# TEXT SEGMENT
-- -- --

This much concludes Greenspan’s inquiry into the roots of the 2008 crisis, but does not, however, nearly signal the end of his work. Another central concern of his is, of course, the proper response to this crisis, and here, in the face of his inability to model these animal spirits, Greenspan first gives up on the idea of regulation targeted at specific classes of assets. But more preoccupying to him is the enactment of legislation such as the Dodd-Frank act, that singles out businesses as systematically significant, giving those businesses the air of carrying an implicit government guarantee that manifests itself in an undeservedly lower interest rate for these companies’ borrowing needs (264). Finally, bailouts and stimuli have, in his opinion, prevented the markets from properly liquidating and dismantling their bad holdings. There are still companies that are judged dangerous, and which would have failed if not for the intervention of the government. Thus, uncertainty remains within the market as it does not yet look like all dangers are past. This, Greenspan explains, is the cause of the very low levels of capital expenditure (and thus, job creations) that have defined the recovery from this crisis, for why would someone want to invest in a distant, possibly dangerous future? Overall, for Greenspan, government intervention can only introduce issues in the market, be they moral hazard or mere uncertainty. Nevertheless, he does stand besides two particular recommendations: raising capital requirements to avoid such exuberant leverage in the future, and promote the issuance of contingently convertible debt that can be transformed into equity in case of emergency.

The remainder of the book focuses on particulars such as the expected but never delivered cultural change that was supposed to lead the eurozone to stability, or Greenspan’s impression of the best policies that could be pursued in order to resolve the United States economy’s seemingly ingrained savings problem in order to once again foster investment and productivity.

A more crucial question remains, and that is one that must be raised in opposition to Greenspan’s emphasis on so called animal spirits as the primary cause of the magnitude of the crisis of 2008. Greenspan explains that bubbles are fueled by the gradual entry of all those who are skeptical of the bubble into the market, until the point where there is noone left to enter, and thus, noone left to fuel the growth in asset values that comes from people who want to “buy in”. He calls this the Jessel Paradox, and puts it forward as an example of animal spirits creating bubbles by fostering enthusiasm (70). But only a page later, quotes Charles Prince for saying “ When the music stops, in terms of liquidity, things will be complicated. But as long as the music is playing, you’ve got to get up and dance. We’re still dancing”(71). Thus emerges a far different picture than one of mere exuberant enthusiasm in the infinite rise of asset values. Prince’s remark, on the contrary, puts forward the idea that bubbles are created when financial actors join in out of a desire not to be left out, because they recognize that the bubble is a tremendous source of profits, and that they would get fired for not pursuing these profits. Here, it is cynicism that emerges, for no happy ending is anticipated, except for the hope that assets can be liquidated before the bubble bursts. Rather than the story of Jessel, the appropriate metaphor here is that of the game of chicken that James Dean’s character plays in Rebel Without a Cause: there are two drivers, speeding towards a cliff, and the first one to get out of the car loses. Just as it turned out in the movie, sometimes, people don’t get out in time.

Conrad Bertez Le 27/10/2013

6 réponses »

    • L’intérêt de l’ouvrage ne se situe pas dans l’appréciation que l’on peut porter sur les personnes. Il est dans l’exposé de la conception-erronée ou non de celui qui a conduit les affaires monétaires des USA jusqu’en 2006. Accéder aux raisonnements, justes ou non je le répète, est irremplaçable, on comprend clairement pourquoi Greenspan a agi, sur quels présupposés il a fondé son action. C’est le grand mérite de l’ouvrage et c’est en cela qu’il faut le lire si on est opérateur financier ou économiste. Il a aussi valeur historique car Greenspan analyse non seulement des idées mais aussi des évènements.

-- -- --

# WORK REQUIRED
Write out the passage of the Greenspan review from "The remainder of" to "investment and productivity.".

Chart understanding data
-- -- --

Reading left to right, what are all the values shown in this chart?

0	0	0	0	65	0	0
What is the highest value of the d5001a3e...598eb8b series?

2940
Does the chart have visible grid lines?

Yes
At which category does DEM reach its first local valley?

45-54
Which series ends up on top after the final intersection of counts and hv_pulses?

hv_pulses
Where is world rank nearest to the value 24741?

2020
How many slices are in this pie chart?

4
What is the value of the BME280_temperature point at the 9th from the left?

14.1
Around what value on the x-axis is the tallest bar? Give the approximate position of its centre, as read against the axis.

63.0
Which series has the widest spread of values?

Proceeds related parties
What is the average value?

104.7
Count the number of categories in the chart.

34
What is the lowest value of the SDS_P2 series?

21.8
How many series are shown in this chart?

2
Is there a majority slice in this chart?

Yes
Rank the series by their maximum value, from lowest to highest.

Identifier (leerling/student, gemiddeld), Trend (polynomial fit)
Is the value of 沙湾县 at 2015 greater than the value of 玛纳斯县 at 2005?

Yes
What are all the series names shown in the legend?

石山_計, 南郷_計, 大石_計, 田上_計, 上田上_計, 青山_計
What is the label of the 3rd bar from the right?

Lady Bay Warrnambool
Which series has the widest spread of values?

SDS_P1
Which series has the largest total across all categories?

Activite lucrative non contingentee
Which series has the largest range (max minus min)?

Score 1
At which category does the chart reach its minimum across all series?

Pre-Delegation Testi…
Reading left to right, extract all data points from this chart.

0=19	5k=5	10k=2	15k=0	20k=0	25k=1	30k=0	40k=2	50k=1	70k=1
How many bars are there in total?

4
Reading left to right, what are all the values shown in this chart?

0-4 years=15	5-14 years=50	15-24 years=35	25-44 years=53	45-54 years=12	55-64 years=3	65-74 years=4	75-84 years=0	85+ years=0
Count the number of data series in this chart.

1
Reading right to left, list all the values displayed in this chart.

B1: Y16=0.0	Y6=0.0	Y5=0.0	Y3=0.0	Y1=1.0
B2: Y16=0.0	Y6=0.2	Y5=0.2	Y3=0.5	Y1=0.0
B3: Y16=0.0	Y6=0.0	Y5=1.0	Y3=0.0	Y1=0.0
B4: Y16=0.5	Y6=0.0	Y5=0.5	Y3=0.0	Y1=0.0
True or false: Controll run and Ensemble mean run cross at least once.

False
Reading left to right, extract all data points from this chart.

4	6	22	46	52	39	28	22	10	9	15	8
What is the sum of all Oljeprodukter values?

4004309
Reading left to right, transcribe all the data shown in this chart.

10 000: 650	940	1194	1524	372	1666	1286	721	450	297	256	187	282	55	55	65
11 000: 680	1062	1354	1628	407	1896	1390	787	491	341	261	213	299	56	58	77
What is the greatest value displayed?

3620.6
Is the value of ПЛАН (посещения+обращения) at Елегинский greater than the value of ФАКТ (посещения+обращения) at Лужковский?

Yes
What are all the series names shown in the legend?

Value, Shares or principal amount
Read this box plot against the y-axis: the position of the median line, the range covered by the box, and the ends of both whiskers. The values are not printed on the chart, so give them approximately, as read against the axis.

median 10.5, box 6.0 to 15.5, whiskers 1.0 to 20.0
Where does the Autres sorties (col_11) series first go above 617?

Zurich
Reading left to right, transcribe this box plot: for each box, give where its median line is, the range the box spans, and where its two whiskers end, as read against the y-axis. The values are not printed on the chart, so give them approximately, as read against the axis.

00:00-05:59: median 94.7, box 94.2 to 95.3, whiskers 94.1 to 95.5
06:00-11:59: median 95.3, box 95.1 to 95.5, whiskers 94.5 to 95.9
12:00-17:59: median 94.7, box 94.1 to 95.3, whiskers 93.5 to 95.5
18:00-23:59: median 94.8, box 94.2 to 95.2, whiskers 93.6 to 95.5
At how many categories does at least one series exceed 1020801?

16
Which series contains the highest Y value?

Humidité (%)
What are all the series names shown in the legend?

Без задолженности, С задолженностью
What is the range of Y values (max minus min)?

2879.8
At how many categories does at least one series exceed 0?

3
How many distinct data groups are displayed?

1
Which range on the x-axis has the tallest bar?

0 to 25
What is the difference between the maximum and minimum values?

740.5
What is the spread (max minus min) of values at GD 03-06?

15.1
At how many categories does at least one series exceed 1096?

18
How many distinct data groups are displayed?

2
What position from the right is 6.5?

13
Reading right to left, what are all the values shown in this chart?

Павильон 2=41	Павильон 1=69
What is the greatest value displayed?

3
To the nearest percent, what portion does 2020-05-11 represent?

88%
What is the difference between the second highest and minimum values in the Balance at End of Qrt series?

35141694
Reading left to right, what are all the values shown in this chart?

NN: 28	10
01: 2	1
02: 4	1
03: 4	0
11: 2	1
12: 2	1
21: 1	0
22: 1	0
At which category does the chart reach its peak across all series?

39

-- -- --

# SOLUTION FOR THIS EXERCISE
The remainder of the book focuses on particulars such as the expected but never delivered cultural change that was supposed to lead the eurozone to stability, or Greenspan’s impression of the best policies that could be pursued in order to resolve the United States economy’s seemingly ingrained savings problem in order to once again foster investment and productivity.